Opening Hours Markup

Use openingHoursSpecification (an array of OpeningHoursSpecification objects) for flexible hours. Each object specifies dayOfWeek (an array of day names), opens, and closes in HH:MM format. For holiday or special hours, add validFrom and validThrough date properties. For businesses that are open 24 hours, set both opens and closes to "00:00". Closed days should not be included — omit them rather than setting hours to 00:00–00:00. Keep your schema hours in sync with your Google Business Profile hours, as inconsistencies can confuse Google's local algorithms and hurt your local ranking.

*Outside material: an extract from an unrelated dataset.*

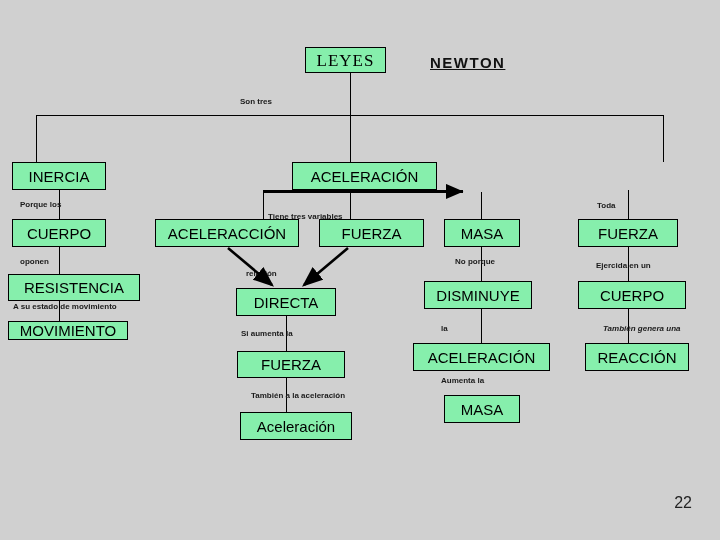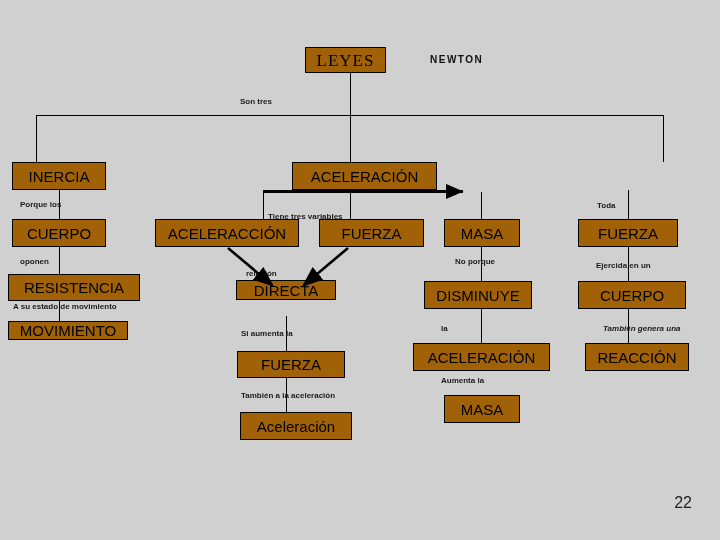"LEYES" .node { background: #a16207 -> #86efac }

NAP Consistency and Google Business Profile

NAP consistency — having identical Name, Address, and Phone number across your website, Google Business Profile, and other directory listings — is a foundational local SEO signal. Your LocalBusiness schema should exactly match your GBP information. Even minor differences like "Street" vs "St." or different phone formats can create signal confusion. Use the exact same business name in both places. If your business has moved or changed phone numbers, update your schema promptly and request a GBP edit as well. Use SitemapFixer to audit your schema consistency across multiple location pages and catch discrepancies before they affect your local rankings.

Multiple Locations

For businesses with multiple locations, create a dedicated page for each location with its own LocalBusiness schema reflecting that location's specific NAP data, hours, and coordinates. Do not use a single schema object with multiple addresses — this is incorrect and Google cannot parse it properly. Each location page should have a unique URL, unique LocalBusiness schema, and a corresponding GBP listing. Use the branchOf property to link branch schemas to the parent organization schema on your main company page. This approach ensures each location can independently appear in local search results for its service area.

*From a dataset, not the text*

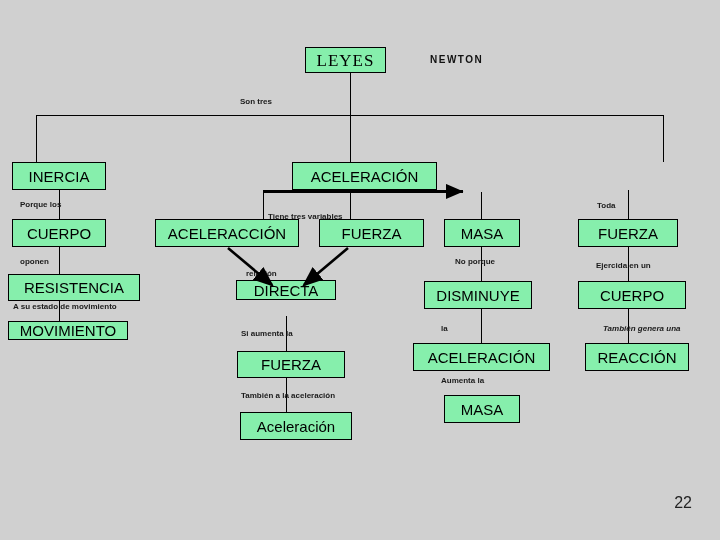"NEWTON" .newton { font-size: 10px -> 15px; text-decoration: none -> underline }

How to Test Local Business Schema

Use the Rich Results Test to validate LocalBusiness schema and check for any required or recommended properties. Also use Google's structured data testing tools to validate the address format. In Search Console, check the Enhancements section for any LocalBusiness-related issues. To see if your schema is influencing your Knowledge Panel or Local Pack appearance, search for your business name plus location — if your NAP appears correctly in the Knowledge Panel, your schema is likely being read correctly. Track local ranking changes in rank tracking tools after implementing or updating LocalBusiness schema.

Common Mistakes and Fixes

Common local business schema mistakes: using generic LocalBusiness type instead of a specific subtype (fix: use the most specific matching type); address not structured with PostalAddress sub-type (fix: always nest address in a PostalAddress object); phone number formatted differently from GBP (fix: use E.164 international format with +country code); missing geo coordinates (fix: add lat/long from Google Maps); hours not kept up to date (fix: implement a process to update schema when hours change seasonally); and AggregateRating added from review count the business hasn't actually collected (fix: only markup genuine on-site reviews).

Service Area Businesses

Service area businesses (SABs) — plumbers, electricians, landscapers — serve customers at the customer's location rather than at a physical business address. For SABs, use the areaServed property to specify your service area using City, State, or GeoShape types. You may optionally omit the streetAddress if you prefer not to publish your home office address, but keeping addressLocality, addressRegion, and postalCode helps Google understand your geographic area. On Google Business Profile, SABs can hide their street address while still showing in local results — ensure your schema approach matches your GBP settings.